Overlap-and-add convolution in Python
This module was built aiming at applying reverberation on audio signals. It
contains several files related to speed improvement requirements. If you are
looking for a quick result, then you should use function convolve in file
ola3.py:
import ola3
ola3.convolve(x, y, hop_size)
When sound is produced within a room, it propagates towards the listener. This is called direct sound. However, sound also propagates towards the wall, then it reflects and propagates towards both the listener and the other walls. This results in a series of reflections, which essentially depend on the room shape, size and material.
A room, in regular conditions, can be considered a linear system, which means that if two sources produce sound within the room then the listener will hear the sum of the individual sounds. This is similar to playing two instruments together and, if you like other forms of art, it is also similar to overlaying semi-transparent photographs.
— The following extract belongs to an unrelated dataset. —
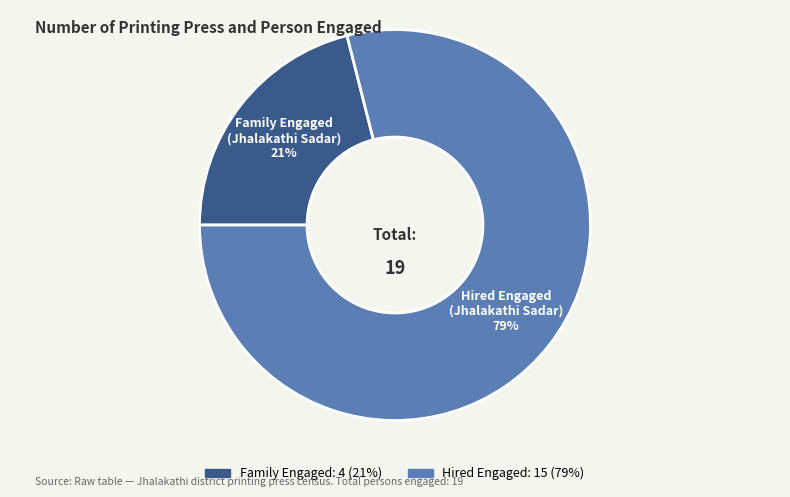

To the nearest percent, what is the average slice percentage?

50%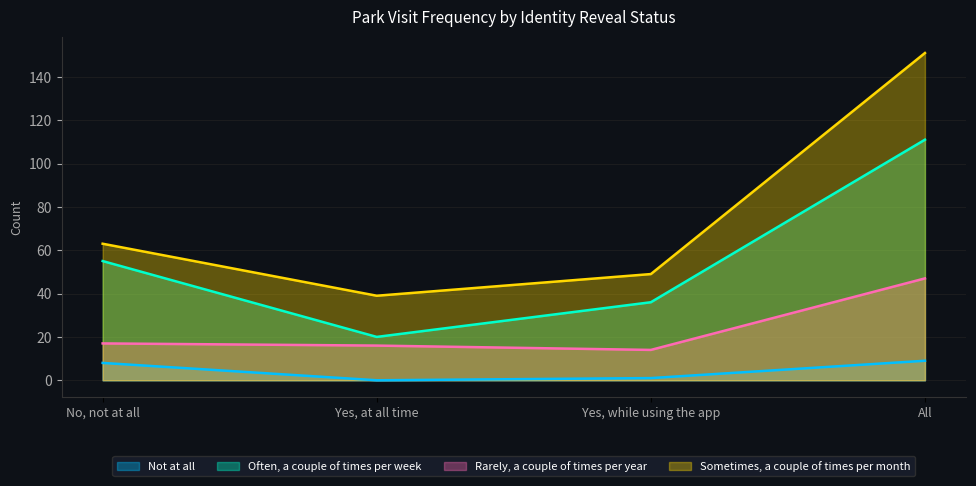

Does the chart display data point markers on the line(s)?

No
Because of the linear property, the sum of the direct sound with the reflections - that is, the reverberated sound - is equal to the convolution between the original sound signal and the room's impulse response, which is literaly the sound that is heard when an impulse is produced within the room.
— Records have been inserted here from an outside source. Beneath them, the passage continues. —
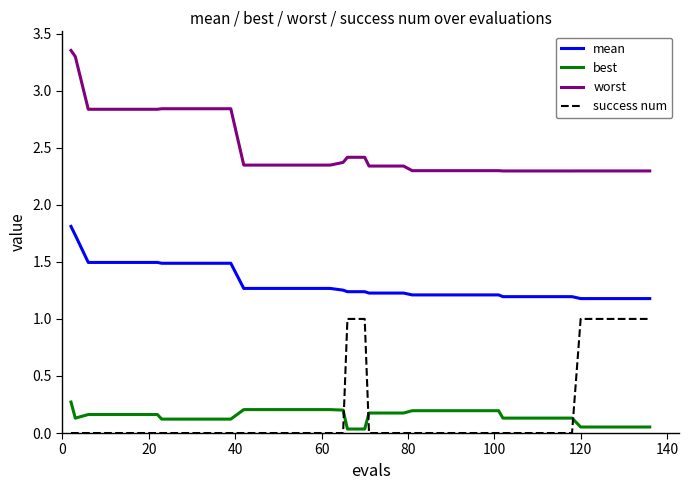

Which series has the largest total across all categories?

worst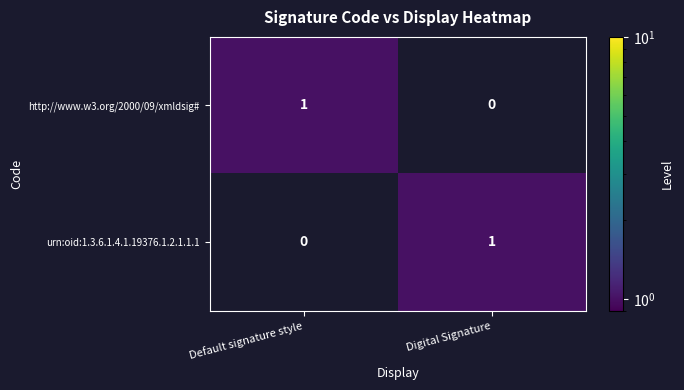

Is it true that urn:oid:1.3.6.1.4.1.19376.1.2.1.1.1 equals 1 at Default signature style?

False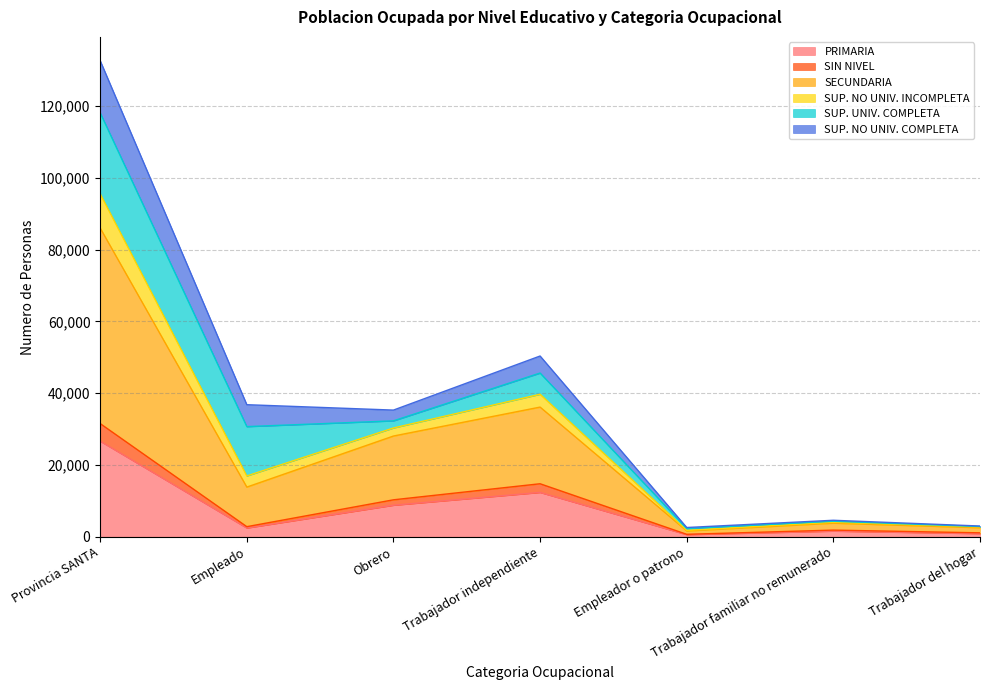

What is the difference between the highest and lowest values at Trabajador del hogar?

2117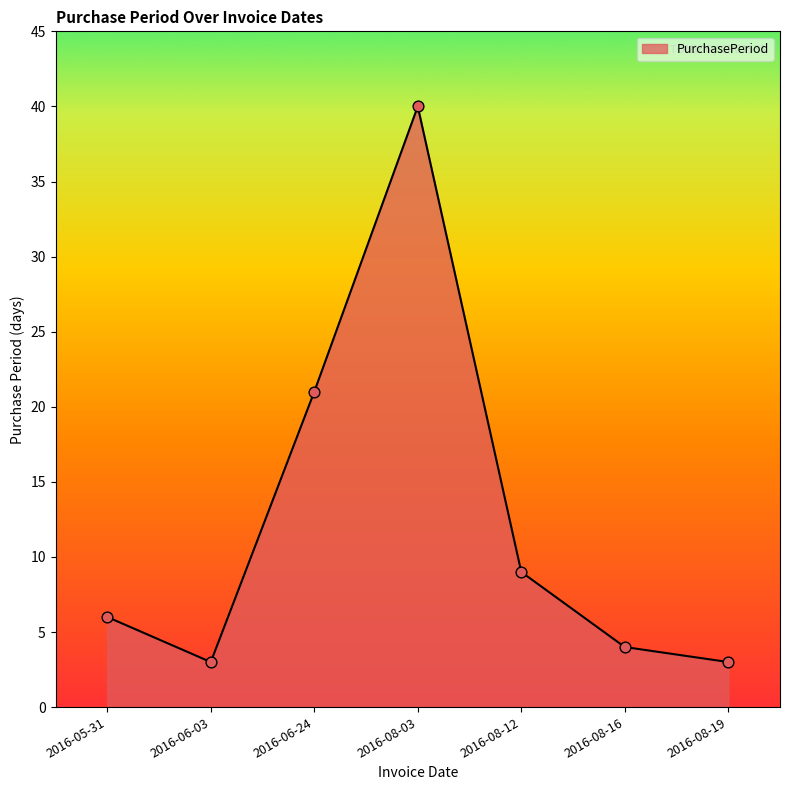

What is the ratio of the value at 2016-08-19 to the value at 2016-06-24?

0.1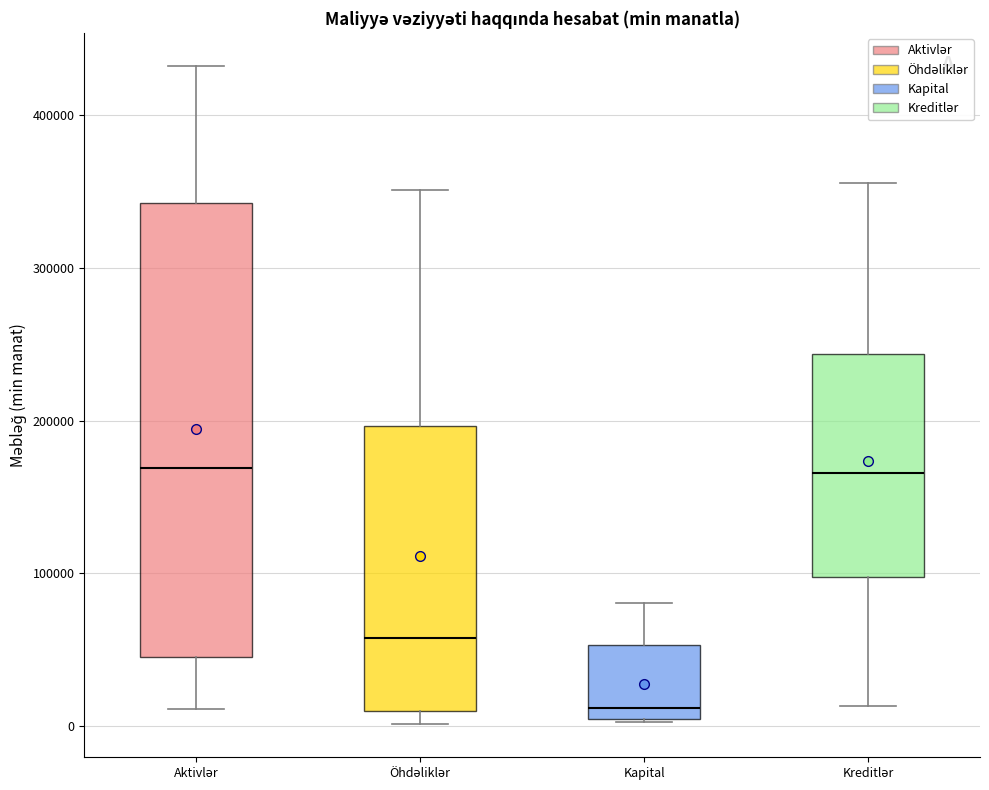

Reading left to right, read every box against the y-axis: the position of its median line, the range the box covers, and the ends of its whiskers. The values are not printed on the chart, so give them approximately, as read against the axis.

Aktivlər: median 170000, box 50000 to 340000, whiskers 10000 to 430000
Öhdəliklər: median 60000, box 10000 to 200000, whiskers 0 to 350000
Kapital: median 10000, box 0 to 50000, whiskers 0 to 80000
Kreditlər: median 170000, box 100000 to 240000, whiskers 10000 to 360000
The convolution is an operation that is very costly to calculate directly - its complexity is O(N^2), which makes it very slow, even for offline applications. However (and you might want to refer to a good DSP book for this demonstration), the convolution in the time domain corresponds to a multiplication (which is O(N)) in the frequency domain. Hence, using the FFT (O(N logN)) and its inverse, we can transform our time-domain signals into the frequency domain, multiply them and then transform them back to the time domain, which is much faster than the direct, time-domain operation.
One disadvantage of the frequency-domain convolution is that it requires the whole audio signal to be known before yielding the results. This prevents the convolution to be performed in real-time. The solution for this is to divide the input signal into blocks of known length and then calculating the convolution in each of the blocks. The convolution is a linear operation, hence the sum of the blockwise convolutions is equal to the convolution of the sum of all blocks.
Doing this with a very long impulse response signal requires a large FFT to be computed, which is problematic because it requires a lot of memory. Hence, we can also divide the impulse response into blocks and use these blocks to compute the convolution with each block of the input signal.
This package contains some code to perform blockwise convolutions and some code to measure performance of each variation, which are shown below.
- Time-domain convolution
- Frequency-domain convolution (no blocks)
- Frequency-domain convolution (only input uses blocks)
- Frequency-domain convolution (both input and impulse response use blocks)